Foodie-favorite Shake Shack (NYSE: SHAK) made its debut on the New York Stock Exchange today. Shares sky-rocketed 130% higher. The burger joint’s initial public offering was priced at $21 a share Thursday evening, which was already above the price the company set earlier in the week.

The initial pricing of $21 a share meant that Shake Shack raised $105 million and increased its worth to over $745 million Thursday evening. The company sold 5 million shares.

Shares opened Friday at $47 and quickly rose to over $52 a share before dipping back down to $48.77.

Founder and Chairman Danny Meyer owns a 21% stake in the company, or about 7.4 million shares. Overnight, Meyer saw his initial $156 million stake grow to over $350 million. Who else reaped the benefits of Friday’s impressive debut? Select Equity Group, Leonard Green, Jeff Flug (a Shake Shack boar member) Alliance Consumer Growth and CEO Randy Garutti.
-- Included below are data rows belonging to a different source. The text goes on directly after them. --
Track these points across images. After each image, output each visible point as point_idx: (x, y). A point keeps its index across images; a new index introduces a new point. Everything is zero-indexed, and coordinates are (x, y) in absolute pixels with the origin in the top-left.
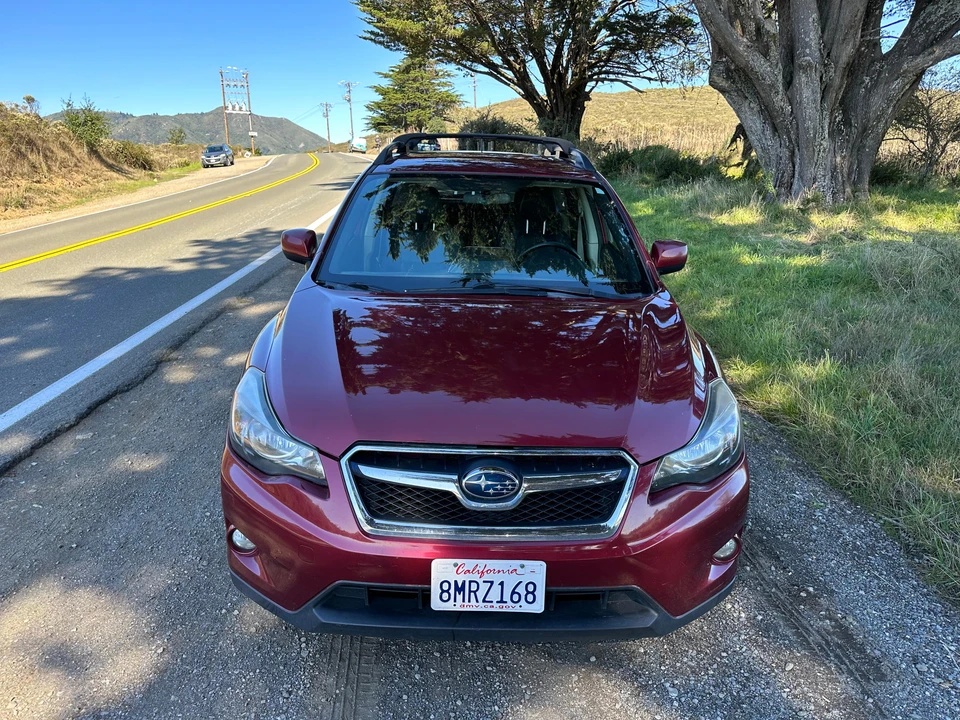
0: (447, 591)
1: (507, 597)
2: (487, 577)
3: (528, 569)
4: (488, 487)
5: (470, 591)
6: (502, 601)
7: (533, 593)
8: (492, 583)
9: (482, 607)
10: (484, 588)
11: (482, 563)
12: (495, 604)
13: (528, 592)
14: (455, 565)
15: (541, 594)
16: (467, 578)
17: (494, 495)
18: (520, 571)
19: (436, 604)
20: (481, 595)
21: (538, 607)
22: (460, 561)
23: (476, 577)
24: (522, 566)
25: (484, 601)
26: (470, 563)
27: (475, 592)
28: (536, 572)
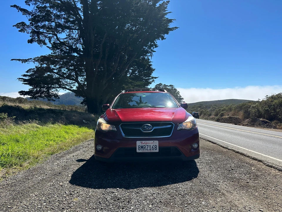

To celebrate its debut, the Shake Shack said they were going to turn the NYSE into the New York Shack Exchange. A Shake Shack food truck will be parked in front of the exchange, dishing up free food.

Shake Shack first opened in 2001 as a hot dog cart in New York City’s Madison Square Park. The company is expanding, but not too rapidly. It operates 63 restaurants around the world, and 16 of them are right in the New York metropolitan area. Shake Shack outposts are already making headway in global markets with stands open in Kuwait, London, Moscow, Turkey and the United Arab Emirates. The company is planning on opening 10 new locations in the United States each year as well as additional international locations.

Shake Shack prides itself on using sustainable ingredients, which includes hormone- and antibiotic-free beef. A burger at Shake Shack will cost you twice as much as a burger at McDonald’s, but the success that the burger joint has seen is proof that customers are willing to pay more for fast food that’s made better.